With a change of government in 2017 to a Labour-Green-NZ First coalition, work has been picked up on the Marsden Point route, now expected to cost around $200 million. In addition, funding of $600 million has been provisionally allocated to renovate the rest of the Northland rail network up to 2020, subject to the business cases being developed. Another round of geological testing was completed earlier this month on the Marsden Point corridor whilst the design work and business case are being developed. This will then lead to tenders being called for the work, and if everything goes well we possibly could see the first sod being turned by the end of this year.

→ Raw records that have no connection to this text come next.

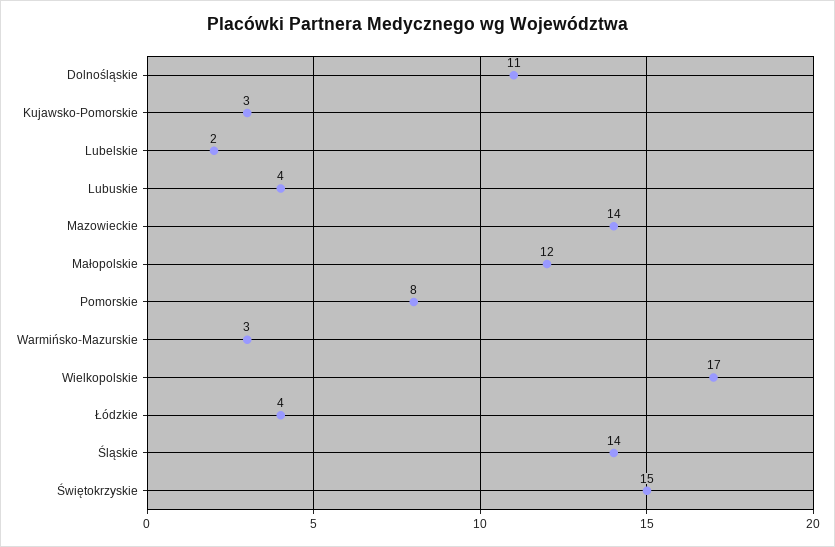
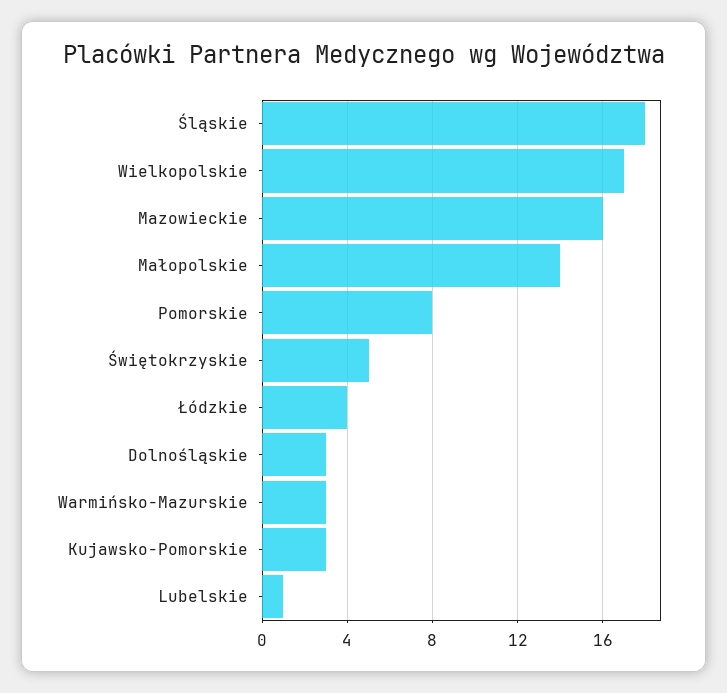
  {
-   "Dolnośląskie": 11,
+   "Dolnośląskie": 3,
    "Kujawsko-Pomorskie": 3,
-   "Lubelskie": 2,
+   "Lubelskie": 1,
-   "Lubuskie": 4,
-   "Mazowieckie": 14,
+   "Mazowieckie": 16,
-   "Małopolskie": 12,
+   "Małopolskie": 14,
    "Pomorskie": 8,
    "Warmińsko-Mazurskie": 3,
    "Wielkopolskie": 17,
    "Łódzkie": 4,
-   "Śląskie": 14,
+   "Śląskie": 18,
-   "Świętokrzyskie": 15
+   "Świętokrzyskie": 5
  }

Because the corridor survey data has yet to be input into the Linz property parcels database, these maps are based on the map released about 10 years ago which only gave a general idea of the corridor location. Likewise the shape of the junction at Oakleigh is a question, it will probably be a triangle but I don’t know what curve radius they would use. The curve I have drawn is around 200 metres radius. I can’t imagine less than 150 metres radius being used for this curve; that would limit trains to a speed of 45 km/h at the junction, which is probably still quite reasonable, as they may end up being stopped for signalling purposes there anyway.
The first four images are Oakleigh station, with the historical image from 1982. Oakleigh was only ever a fairly small station with a dogbox station shelter, goods shed, loop and stockyards siding. None of that exists today except for the dogbox which seems to have survived.

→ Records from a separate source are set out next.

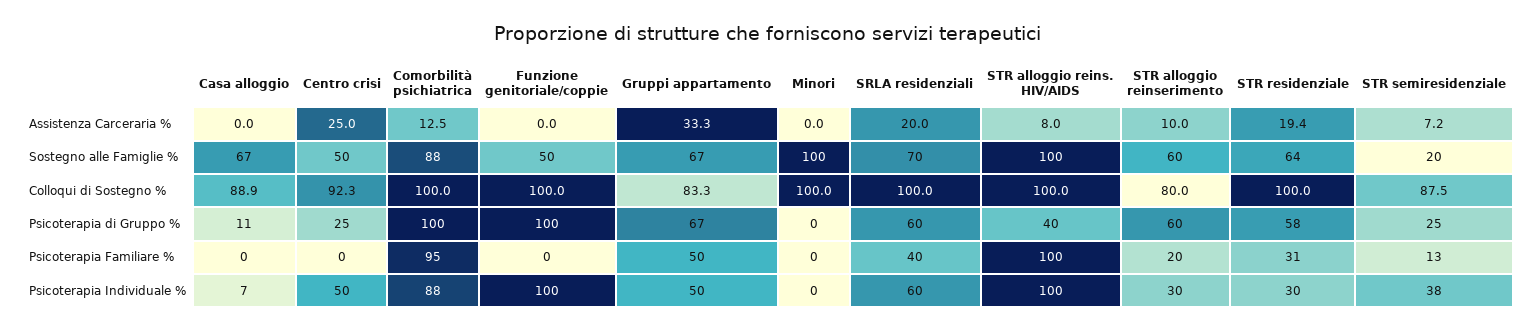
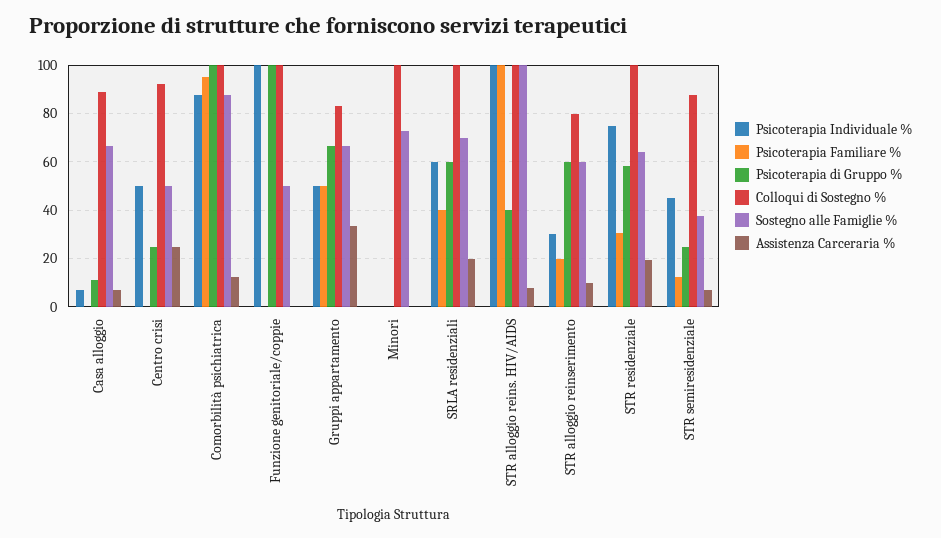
  {
    "Assistenza Carceraria %": {
-     "Casa alloggio": 0,
+     "Casa alloggio": 7.5,
      "Centro crisi": 25,
      "Comorbilità psichiatrica": 12.5,
      "Funzione genitoriale/coppie": 0,
      "Gruppi appartamento": 33.3,
      "Minori": 0,
      "SRLA residenziali": 20,
      "STR alloggio reins. HIV/AIDS": 8,
      "STR alloggio reinserimento": 10,
      "STR residenziale": 19.4,
      "STR semiresidenziale": 7.2
    },
    "Sostegno alle Famiglie %": {
      "Casa alloggio": 67,
      "Centro crisi": 50,
      "Comorbilità psichiatrica": 88,
      "Funzione genitoriale/coppie": 50,
      "Gruppi appartamento": 67,
-     "Minori": 100,
+     "Minori": 72.5,
      "SRLA residenziali": 70,
      "STR alloggio reins. HIV/AIDS": 100,
      "STR alloggio reinserimento": 60,
      "STR residenziale": 64,
-     "STR semiresidenziale": 20
+     "STR semiresidenziale": 37.5
    },
    "Colloqui di Sostegno %": {
      "Casa alloggio": 88.9,
      "Centro crisi": 92.3,
      "Comorbilità psichiatrica": 100,
      "Funzione genitoriale/coppie": 100,
      "Gruppi appartamento": 83.3,
      "Minori": 100,
      "SRLA residenziali": 100,
      "STR alloggio reins. HIV/AIDS": 100,
      "STR alloggio reinserimento": 80,
      "STR residenziale": 100,
      "STR semiresidenziale": 87.5
    },
    "Psicoterapia di Gruppo %": {
      "Casa alloggio": 11,
      "Centro crisi": 25,
      "Comorbilità psichiatrica": 100,
      "Funzione genitoriale/coppie": 100,
      "Gruppi appartamento": 67,
      "Minori": 0,
      "SRLA residenziali": 60,
      "STR alloggio reins. HIV/AIDS": 40,
      "STR alloggio reinserimento": 60,
      "STR residenziale": 58,
      "STR semiresidenziale": 25
    },
    "Psicoterapia Familiare %": {
      "Casa alloggio": 0,
      "Centro crisi": 0,
      "Comorbilità psichiatrica": 95,
      "Funzione genitoriale/coppie": 0,
      "Gruppi appartamento": 50,
      "Minori": 0,
      "SRLA residenziali": 40,
      "STR alloggio reins. HIV/AIDS": 100,
      "STR alloggio reinserimento": 20,
      "STR residenziale": 31,
      "STR semiresidenziale": 13
    },
    "Psicoterapia Individuale %": {
      "Casa alloggio": 7,
      "Centro crisi": 50,
      "Comorbilità psichiatrica": 88,
      "Funzione genitoriale/coppie": 100,
      "Gruppi appartamento": 50,
      "Minori": 0,
      "SRLA residenziali": 60,
      "STR alloggio reins. HIV/AIDS": 100,
      "STR alloggio reinserimento": 30,
-     "STR residenziale": 30,
+     "STR residenziale": 75,
-     "STR semiresidenziale": 38
+     "STR semiresidenziale": 45
    }
  }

So far as the Marsden Point line goes we’ll start by looking at the junction. Here I have drawn a curve at about 200 metres radius and it ends up crossing the swamp, which really can’t be avoided for a triangle junction, with the amount of swamp in the vicinity of the station. After that we would expect the route to be reasonably close to the highway so as to make construction through the swamp reasonably easy.
We continue alongside the highway for the next map.
Once we are out of the swamp then the railway can take a straighter route than the highway, which is following a historical alignment that curves around. The land at this point is rolling fields so there is not really much to see at this location.
The highway has straightened up and come back in parallel to the rail corridor along this section. The corridor would go south of what looks like a limeworks quarry here.
More of the same in this segment.
Here we have zoomed out a lot to cover a lot more distance, specifically where the line turns and crosses a hilly section of ground. This is probably where NZR in 1981 thought they should have had a tunnel. The current thinking seems to suggest this will be a cutting instead. However there are questions over the stability of the hill, and one could assume NZR thought that a tunnel (perhaps built as cut and cover) would have been a better idea to deal with landslips in cutting walls.
The last piece shows Marsden Point and roughly where the line will finish up, next to State Highway 15A. This highway was built within the last decade and does not appear on the late 2000s map that I copied the rail corridor from.